As demais cidades do Distrito Federal não entram nesse levantamento e nem nesse texto, mas o contraste entre o plano-piloto, planejado e seguido à risca, e as cidades-satélites merecem uma abordagem específica. Afinal, Brasília é a região metropolitana brasileira em que os habitantes se deslocam as maiores distâncias para chegarem ao centro.

Concluindo

Andar a pé em Brasília é uma experiência multifacetada. Concebida numa época em que o Brasil começava a abraçar os automóveis, a cidade é difícil de ser percorrida a pé.

Para os que moram nas superquadras, a experiência pode ser prazerosa e rica. Para quem se desloca entre as demais regiões da cidade, tudo fica mais difícil; as distâncias percebidas são enormes, há falta de calçadas e as grandes avenidas não ajudam.

Brasília tem os símbolos de poder, a originalidade e a monumentalidade de uma capital, mas o projeto original fica devendo em urbanidade.
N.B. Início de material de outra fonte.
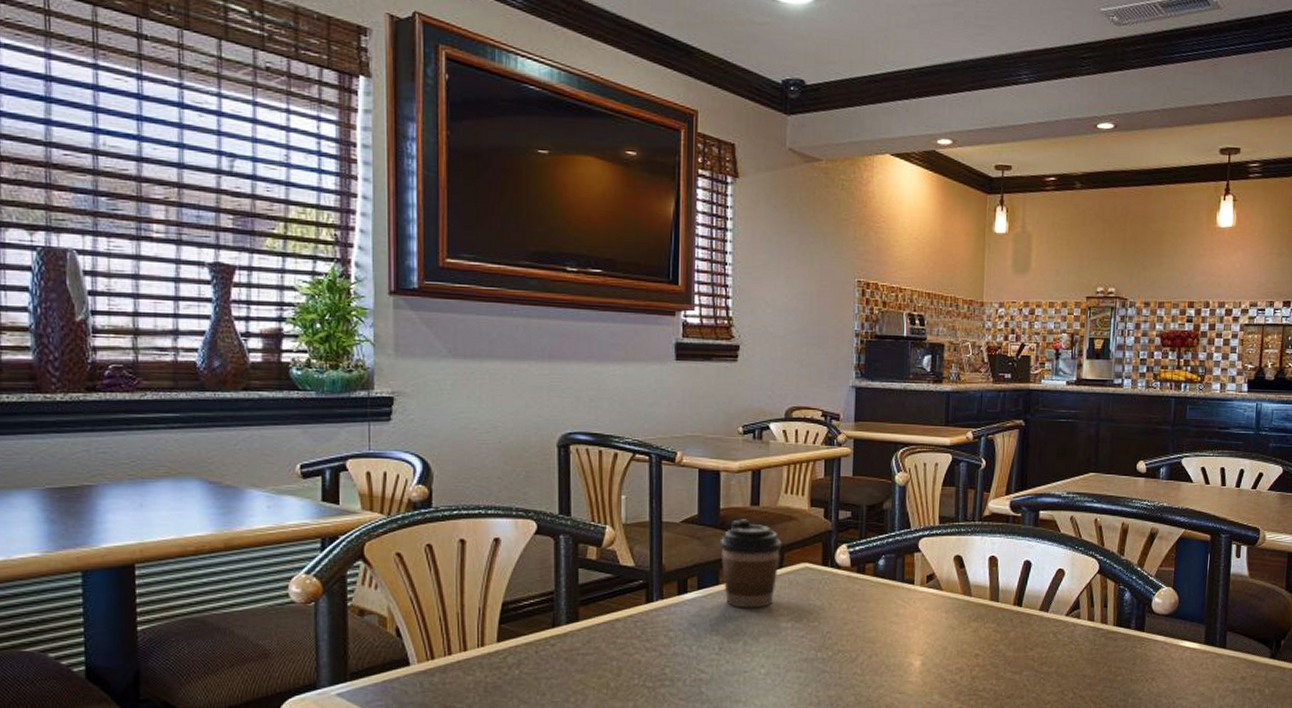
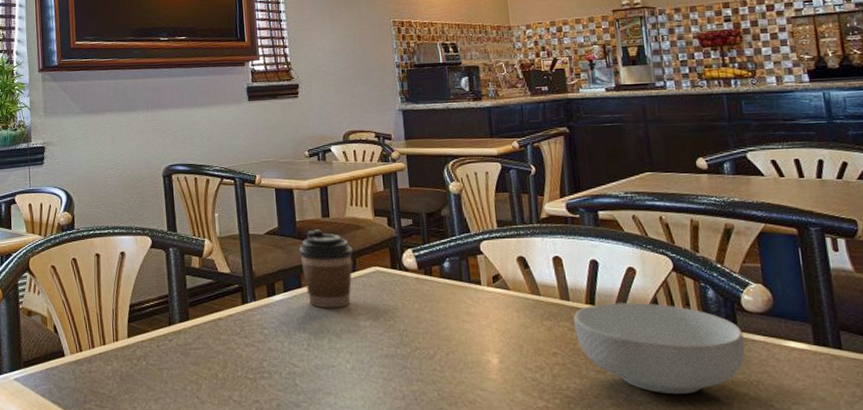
cereal bowl: none [999,604,1148,693] -> present [573,303,745,395]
Em uma entrevista de alguns anos atrás, a urbanista Regina Meyer, que morou anos em Brasília, fala das dificuldades de se alterar o projeto original:

“Não há como negar que Brasília mostrou rapidamente suas fragilidades, isto é, a vida cotidiana deixa claro que aquela não é a forma mais adequada de se projetar a cidade do futuro. O projeto fechado, elaborado com todos os condicionantes da década de 1950, deixava poucas brechas para incorporar o novo.”

Cabe aos cidadãos e governantes encarar a ocupação dos espaços públicos como parte da vida urbana e realizar aquilo que se espera de uma cidade tão emblemática e importante como Brasília, que ela melhore com o tempo e que a infraestrutura reflita os novos usos que seus habitantes fazem dela.